I have been on one to many projects where the company had to pay you to learn that they had multi-byte data that gets goobered up during export/import routines because no one checked a setting. And it happened more than once on the project causing delays! Data that gets goobered up due to a foreign character in the address string (like a # sign) and it stops a load from running or drops all the data in the line after that.
This is not rocket science yet each time I deal with a consultant or a software program, there is no strategic experience offered to add value. Usually the consultant walks away and there is a huge gap in IT leaving no one with knowledge to run the data quality tool.
Data Quality tools are the only application type I'm aware of that companies don't require training or support to be in place before deployment. TCO on these tools MUST include the IP and the lights on support that go with them!”
And I responded:
There are many important considerations when implementing a new data quality tool, but I have also witnessed the tendency to not consider training, mentoring, and knowledge transfer an essential business requirement.
This was the subject of one of my earliest blog posts: Are You Afraid Of Your Data Quality Solution?
From the LinkedIn Group for the IAIDQ Open Community, C. Lwanga Yonke commented:
“Seems to me, the more the data quality industry can build and point to a growing list of documented successes (case studies of problems solved), the more demand there will be for its services since data quality problems are so pervasive.
So in other words, for the data quality industry, working hard to solve the problems of data quality may be the best way to ensure its long-term existence and profitability.”
And I responded:
I definitely agree with you that the best way for the data quality industry to ensure both its long-term existence and profitability is to focus on solving business problems caused by poor data quality.

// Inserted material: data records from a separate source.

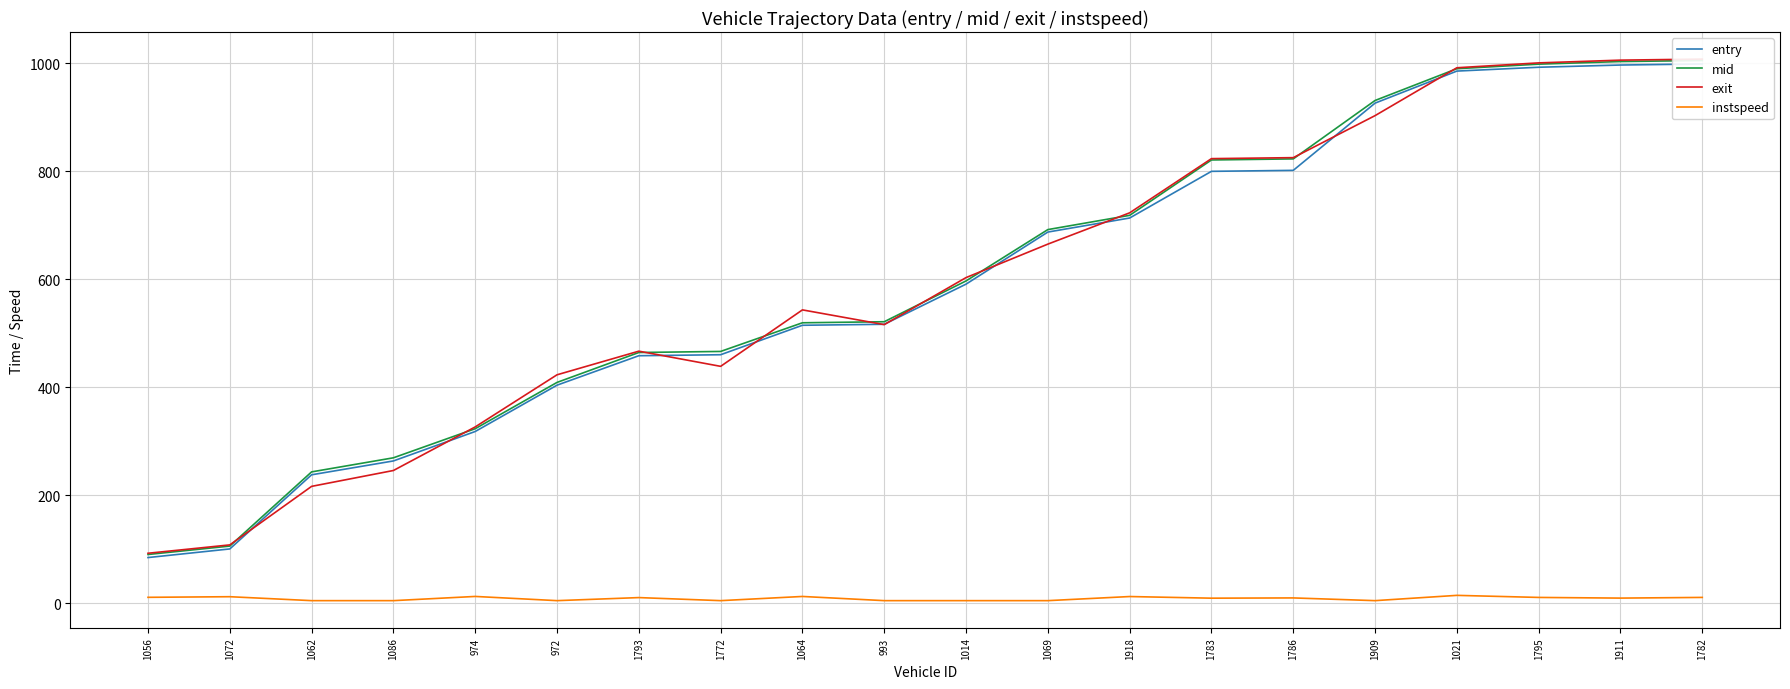

What is the difference between the maximum and minimum values in the mid series?

914.7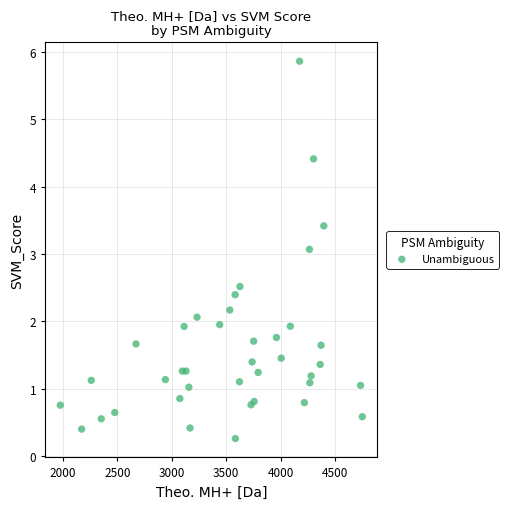

What Y value in the scatter plot is closest to 3?

3.1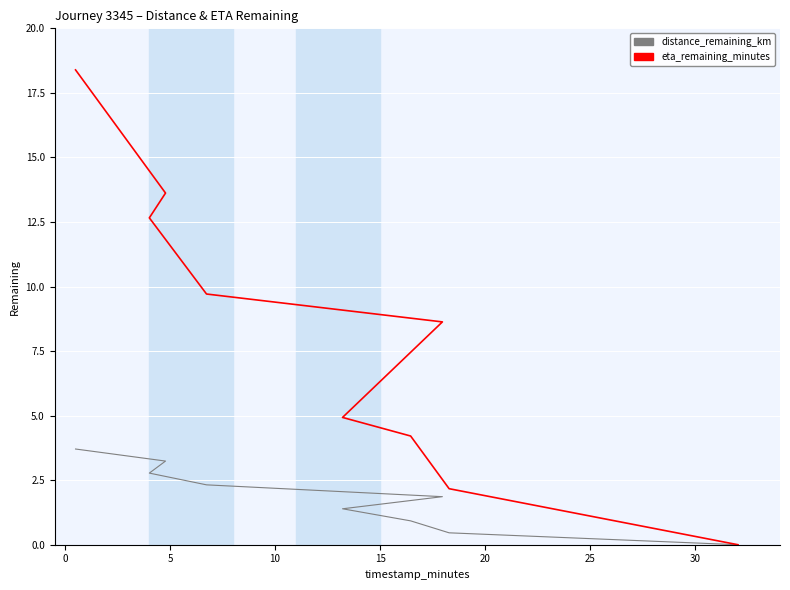

True or false: distance_remaining_km and eta_remaining_minutes cross at least once.

False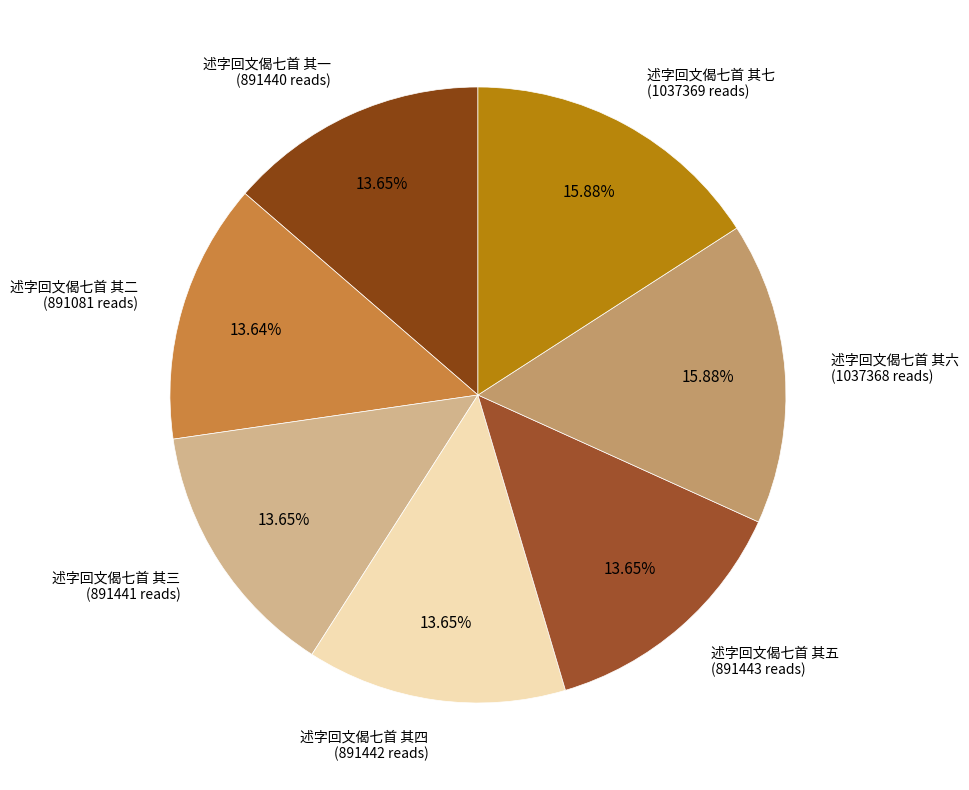

How many segments does this pie chart have?

7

And, like you said, let's hear more about the success stories and the case studies of the problems solved. Nowadays, we seem to hear only about the problems, but not the solutions (not counting the over-hyped sales message that buying the data quality tool is in itself the solution).
And Javed (Jay) Zaidi responded:
“At the end of the day, a tool is just that - it can't solve your problems by itself. So users should go into a tool purchase with their eyes open and not buy into the hype. I do agree that it would help tremendously, if we are able to see and hear of more successes with clearly defined business benefits.”